Luck was not on the side of ss HENNING OLDENDORFF. She had left Huelva
bound for Germany on 2 November 1939 with a cargo of 5,574 tonnes of
pyrites. When she attempted to break through between the Faroe Islands
and Iceland she was intercepted by the British cruiser, HMS COLOMBO, in
position 63.00N 10.12W and ordered to proceed to Kirkwall. She arrived there
on 20 November 1939 and a few months later served as the EMPIRE INDUSTRY
under the auspices of the British Ministry of Shipping. The steamer’s career
terminated on 16 March 1941 when, on a ballast voyage from Hartlepool to
Galveston, she was sunk off New Foundland by gunfire from the German
battle cruiser GNEISENAU.
HENNING OLDENDORFF (1) was not to be the only war casualty of the EO fleet.
The ERNA OLDENDORFF sank on 9 September 1941 after a collision with prize
tanker BENNO, managed by Atlantic Rhederei F.&W. Joch of Hamburg. KLAUS
OLDENDORFF whilst on a voyage from Reval to Helsinki, struck a mine laid
by a Russian submarine in the Gulf of Finland. Her total complement was lost.
Other Oldendorff ships were affected by the war, but luckily without any more
losses of lives. The ss LUDOLF OLDENDORFF which had busted the blockade
sank on 9 October 1944 in a British bomb raid. Prizes partly compensated the
company for war losses.

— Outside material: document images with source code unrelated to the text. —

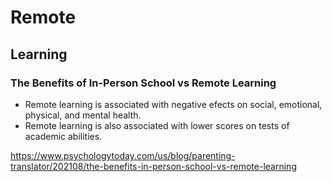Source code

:# Remote

## Learning

### The Benefits of In-Person School vs Remote Learning

* Remote learning is associated with negative efects on social, emotional, physical, and mental health.
* Remote learning is also associated with lower scores on tests of academic abilities.

https://www.psychologytoday.com/us/blog/parenting-translator/202108/the-benefits-in-person-school-vs-remote-learning
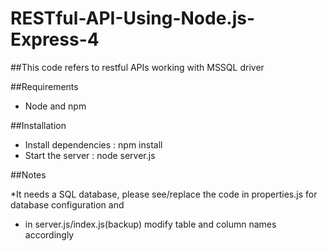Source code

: # RESTful-API-Using-Node.js-Express-4
##This code refers to restful APIs working with MSSQL driver

##Requirements
* Node and npm

##Installation

* Install dependencies : npm install 
* Start the server : node server.js

##Notes

*It needs a SQL database, please see/replace the code in properties.js for database configuration and
* in server.js/index.js(backup) modify table and column names accordingly


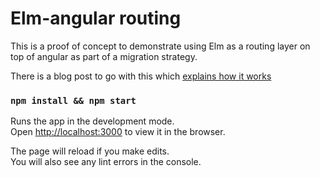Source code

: # Elm-angular routing

This is a proof of concept to demonstrate using Elm as a routing layer on top of angular as part of a migration strategy.

There is a blog post to go with this which [explains how it works](https://medium.com/@julianjelfs_61852/replacing-the-angular-1-router-with-elm-d71753e74e32#.6e9xh5v9t)

### `npm install && npm start`
Runs the app in the development mode.  
Open [http://localhost:3000](http://localhost:3000) to view it in the browser.

The page will reload if you make edits.  
You will also see any lint errors in the console.


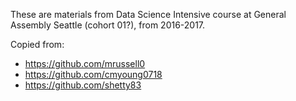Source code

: These are materials from Data Science Intensive course at General Assembly Seattle (cohort 01?), from 2016-2017.


Copied from:
- https://github.com/mrussell0
- https://github.com/cmyoung0718
- https://github.com/shetty83
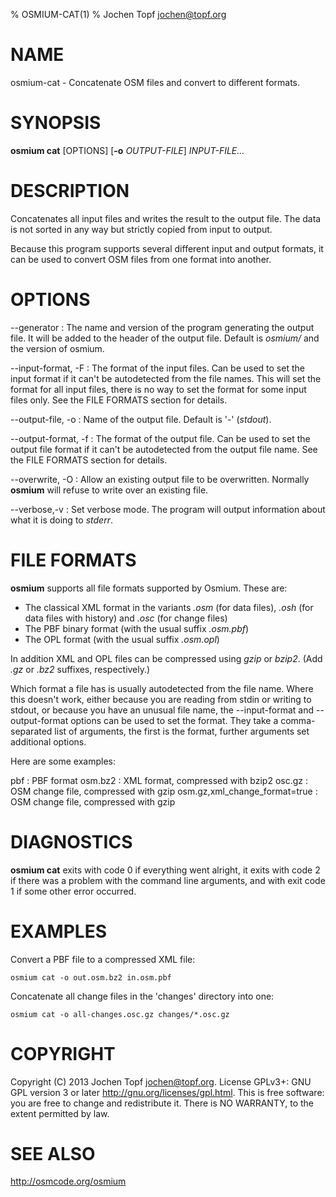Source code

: % OSMIUM-CAT(1)
% Jochen Topf <jochen@topf.org>

# NAME

osmium-cat - Concatenate OSM files and convert to different formats.


# SYNOPSIS

**osmium cat** \[OPTIONS\] \[**-o** *OUTPUT-FILE*\] *INPUT-FILE...*


# DESCRIPTION

Concatenates all input files and writes the result to the output file. The data
is not sorted in any way but strictly copied from input to output.

Because this program supports several different input and output formats, it
can be used to convert OSM files from one format into another.


# OPTIONS

--generator
:   The name and version of the program generating the output file. It will be
    added to the header of the output file. Default is *osmium/* and the version
    of osmium.

--input-format, -F
:   The format of the input files. Can be used to set the input format if it
    can't be autodetected from the file names. This will set the format for
    all input files, there is no way to set the format for some input files
    only. See the FILE FORMATS section for details.

--output-file, -o
:   Name of the output file. Default is '-' (*stdout*).

--output-format, -f
:   The format of the output file. Can be used to set the output file format
    if it can't be autodetected from the output file name. See the FILE FORMATS
    section for details.

--overwrite, -O
:   Allow an existing output file to be overwritten. Normally **osmium** will
    refuse to write over an existing file.

--verbose,-v
:   Set verbose mode. The program will output information about what it is
    doing to *stderr*.


# FILE FORMATS

**osmium** supports all file formats supported by Osmium. These are:

* The classical XML format in the variants *.osm* (for data files),
  *.osh* (for data files with history) and *.osc* (for change files)
* The PBF binary format (with the usual suffix *.osm.pbf*)
* The OPL format (with the usual suffix *.osm.opl*)

In addition XML and OPL files can be compressed using *gzip* or *bzip2*.
(Add *.gz* or *.bz2* suffixes, respectively.)

Which format a file has is usually autodetected from the file name.
Where this doesn't work, either because you are reading from stdin
or writing to stdout, or because you have an unusual file name, the
--input-format and --output-format options can be used to set the
format. They take a comma-separated list of arguments, the first is
the format, further arguments set additional options.

Here are some examples:

pbf
:   PBF format
osm.bz2
:   XML format, compressed with bzip2
osc.gz
:   OSM change file, compressed with gzip
osm.gz,xml_change_format=true
:   OSM change file, compressed with gzip


# DIAGNOSTICS

**osmium cat** exits with code 0 if everything went alright, it exits
with code 2 if there was a problem with the command line arguments,
and with exit code 1 if some other error occurred.


# EXAMPLES

Convert a PBF file to a compressed XML file:

    osmium cat -o out.osm.bz2 in.osm.pbf

Concatenate all change files in the 'changes' directory into one:

    osmium cat -o all-changes.osc.gz changes/*.osc.gz


# COPYRIGHT

Copyright (C) 2013  Jochen Topf <jochen@topf.org>.
License GPLv3+: GNU GPL version 3 or later <http://gnu.org/licenses/gpl.html>.
This is free software: you are free to change and redistribute it.
There is NO WARRANTY, to the extent permitted by law.


# SEE ALSO

<http://osmcode.org/osmium>

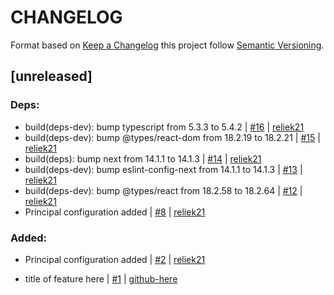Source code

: # CHANGELOG

Format based on [Keep a Changelog](https://keepachangelog.com/en/1.0.0/) this project follow [Semantic Versioning](https://semver.org/lang/es/).

[comment]: <> (do not remove the unreleased section)

## [unreleased]

### Deps:

- build(deps-dev): bump typescript from 5.3.3 to 5.4.2 | [#16](https://github.com/reliek21/nextjs-boilerplate/pull/16) | [reliek21](https://github.com/reliek21)
- build(deps-dev): bump @types/react-dom from 18.2.19 to 18.2.21 | [#15](https://github.com/reliek21/nextjs-boilerplate/pull/15) | [reliek21](https://github.com/reliek21)
- build(deps): bump next from 14.1.1 to 14.1.3 | [#14](https://github.com/reliek21/nextjs-boilerplate/pull/14) | [reliek21](https://github.com/reliek21)
- build(deps-dev): bump eslint-config-next from 14.1.1 to 14.1.3 | [#13](https://github.com/reliek21/nextjs-boilerplate/pull/13) | [reliek21](https://github.com/reliek21)
- build(deps-dev): bump @types/react from 18.2.58 to 18.2.64 | [#12](https://github.com/reliek21/nextjs-boilerplate/pull/12) | [reliek21](https://github.com/reliek21)
- Principal configuration added | [#8](https://github.com/reliek21/nextjs-boilerplate/pull/8) | [reliek21](https://github.com/reliek21)

### Added:

- Principal configuration added | [#2]([link-pr-here](https://github.com/reliek21/nextjs-boilerplate/pull/2)) | [reliek21](https://github.com/reliek21)

- title of feature here | [#1](link-pr-here) | [github-here](https://github.com/github-here)
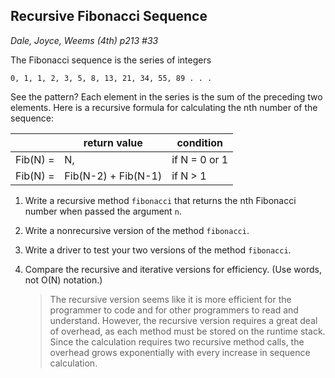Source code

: ## Recursive Fibonacci Sequence
  *Dale, Joyce, Weems (4th) p213 #33*  

The Fibonacci sequence is the series of integers  

`0, 1, 1, 2, 3, 5, 8, 13, 21, 34, 55, 89 . . .`  

See the pattern? Each element in the series is the sum of the preceding two elements. 
Here is a recursive formula for calculating the nth number of the sequence:
 
|          | return value        | condition | 
|----------|---------------------|---------------|  
| Fib(N) = | N,                  | if N = 0 or 1 |
| Fib(N) = | Fib(N-2) + Fib(N-1) | if N > 1      |

1.  Write a recursive method `fibonacci` that returns the nth Fibonacci number 
when passed the argument `n`.  
2.  Write a nonrecursive version of the method `fibonacci`.  
3.  Write a driver to test your two versions of the method `fibonacci`.  

4.  Compare the recursive and iterative versions for efficiency. (Use words, not O(N) notation.)
    >   The recursive version seems like it is more efficient for the programmer to code and for other programmers to read and understand. However, the recursive version requires a great deal of overhead, as each method must be stored on the runtime stack. Since the calculation requires two recursive method calls, the overhead grows exponentially with every increase in sequence calculation. 
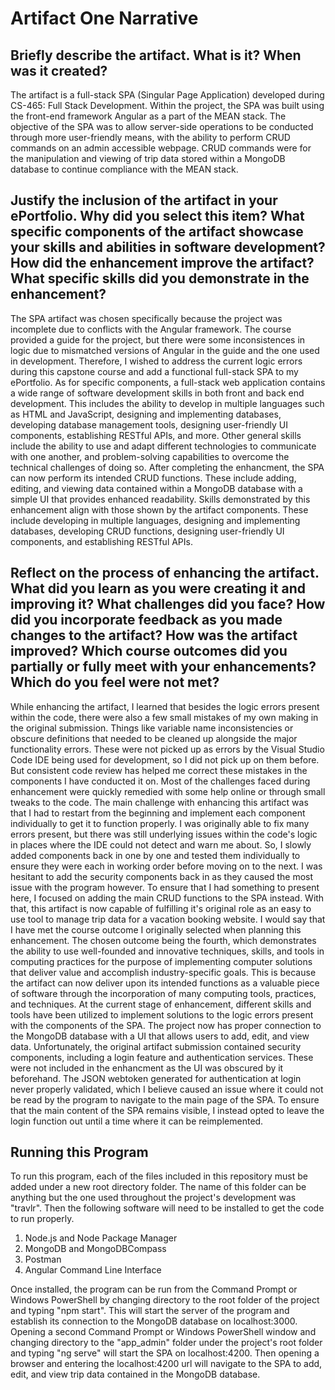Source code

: # Artifact One Narrative

## Briefly describe the artifact. What is it? When was it created?
The artifact is a full-stack SPA (Singular Page Application) developed during CS-465: Full Stack Development. Within the project, the SPA was built using the front-end framework Angular as a part of the MEAN stack. The objective of the SPA was to allow server-side operations to be conducted through more user-friendly means, with the ability to perform CRUD commands on an admin accessible webpage. CRUD commands were for the manipulation and viewing of trip data stored within a MongoDB database to continue compliance with the MEAN stack. 
## Justify the inclusion of the artifact in your ePortfolio. Why did you select this item? What specific components of the artifact showcase your skills and abilities in software development? How did the enhancement improve the artifact? What specific skills did you demonstrate in the enhancement?
The SPA artifact was chosen specifically because the project was incomplete due to conflicts with the Angular framework. The course provided a guide for the project, but there were some inconsistences in logic due to mismatched versions of Angular in the guide and the one used in development. Therefore, I wished to address the current logic errors during this capstone course and add a functional full-stack SPA to my ePortfolio. As for specific components, a full-stack web application contains a wide range of software development skills in both front and back end development. This includes the ability to develop in multiple languages such as HTML and JavaScript, designing and implementing databases, developing database management tools, designing user-friendly UI components, establishing RESTful APIs, and more. Other general skills include the ability to use and adapt different technologies to communicate with one another, and problem-solving capabilities to overcome the technical challenges of doing so. After completing the enhancment, the SPA can now perform its intended CRUD functions. These include adding, editing, and viewing data contained within a MongoDB database with a simple UI that provides enhanced readability. Skills demonstrated by this enhancement align with those shown by the artifact components. These include developing in multiple languages, designing and implementing databases, developing CRUD functions, designing user-friendly UI components, and establishing RESTful APIs.
## Reflect on the process of enhancing the artifact. What did you learn as you were creating it and improving it? What challenges did you face? How did you incorporate feedback as you made changes to the artifact? How was the artifact improved? Which course outcomes did you partially or fully meet with your enhancements? Which do you feel were not met?
While enhancing the artifact, I learned that besides the logic errors present within the code, there were also a few small mistakes of my own making in the original submission. Things like variable name inconsistencies or obscure definitions that needed to be cleaned up alongside the major functionality errors. These were not picked up as errors by the Visual Studio Code IDE being used for development, so I did not pick up on them before. But consistent code review has helped me correct these mistakes in the components I have conducted it on. Most of the challenges faced during enhancement were quickly remedied with some help online or through small tweaks to the code. The main challenge with enhancing this artifact was that I had to restart from the beginning and implement each component individually to get it to function properly. I was originally able to fix many errors present, but there was still underlying issues within the code's logic in places where the IDE could not detect and warn me about. So, I slowly added components back in one by one and tested them individually to ensure they were each in working order before moving on to the next. I was hesitant to add the security components back in as they caused the most issue with the program however. To ensure that I had something to present here, I focused on adding the main CRUD functions to the SPA instead. With that, this artifact is now capable of fulfilling it's original role as an easy to use tool to manage trip data for a vacation booking website. I would say that I have met the course outcome I originally selected when planning this enhancement. The chosen outcome being the fourth, which demonstrates the ability to use well-founded and innovative techniques, skills, and tools in computing practices for the purpose of implementing computer solutions that deliver value and accomplish industry-specific goals. This is because the artifact can now deliver upon its intended functions as a valuable piece of software through the incorporation of many computing tools, practices, and techniques. At the current stage of enhancement, different skills and tools have been utilized to implement solutions to the logic errors present with the components of the SPA. The project now has proper connection to the MongoDB database with a UI that allows users to add, edit, and view data. Unfortunately, the original artifact submission contained security components, including a login feature and authentication services. These were not included in the enhancment as the UI was obscured by it beforehand. The JSON webtoken generated for authentication at login never properly validated, which I believe caused an issue where it could not be read by the program to navigate to the main page of the SPA. To ensure that the main content of the SPA remains visible, I instead opted to leave the login function out until a time where it can be reimplemented.
## Running this Program
To run this program, each of the files included in this repository must be added under a new root directory folder. The name of this folder can be anything but the one used throughout the project's development was "travlr". Then the following software will need to be installed to get the code to run properly.
1. Node.js and Node Package Manager
2. MongoDB and MongoDBCompass
3. Postman
4. Angular Command Line Interface

Once installed, the program can be run from the Command Prompt or Windows PowerShell by changing directory to the root folder of the project and typing "npm start". This will start the server of the program and establish its connection to the MongoDB database on localhost:3000. Opening a second Command Prompt or Windows PowerShell window and changing directory to the "app_admin" folder under the project's root folder and typing "ng serve" will start the SPA on localhost:4200. Then opening a browser and entering the localhost:4200 url will navigate to the SPA to add, edit, and view trip data contained in the MongoDB database.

The Concise Oxford Dictionary defines a prize as
a “ship, property, captured at sea in virtue of rights of war”. The Oxford
Companion to Ships and the Sea explains that “... in its strict and original legal
definition, prize in Britain is entirely a right of the Crown, and no man may
share in prize except through the gift of the Crown.” The German government
allocated to Egon Oldendorff on 17 June 1941 the former Swedish ss AXEL
(2,300 tdw) and also in 1941, the ex-Latvian ss WALTER (3,444 tdw), followed
on 31 January 1942 by the ss FISCHHAUSEN (1,900 tdw) of Estonian origin and
on 8 February 1942 by the ss SIGNAL (4,700 tdw) built 1923 in Caen, France.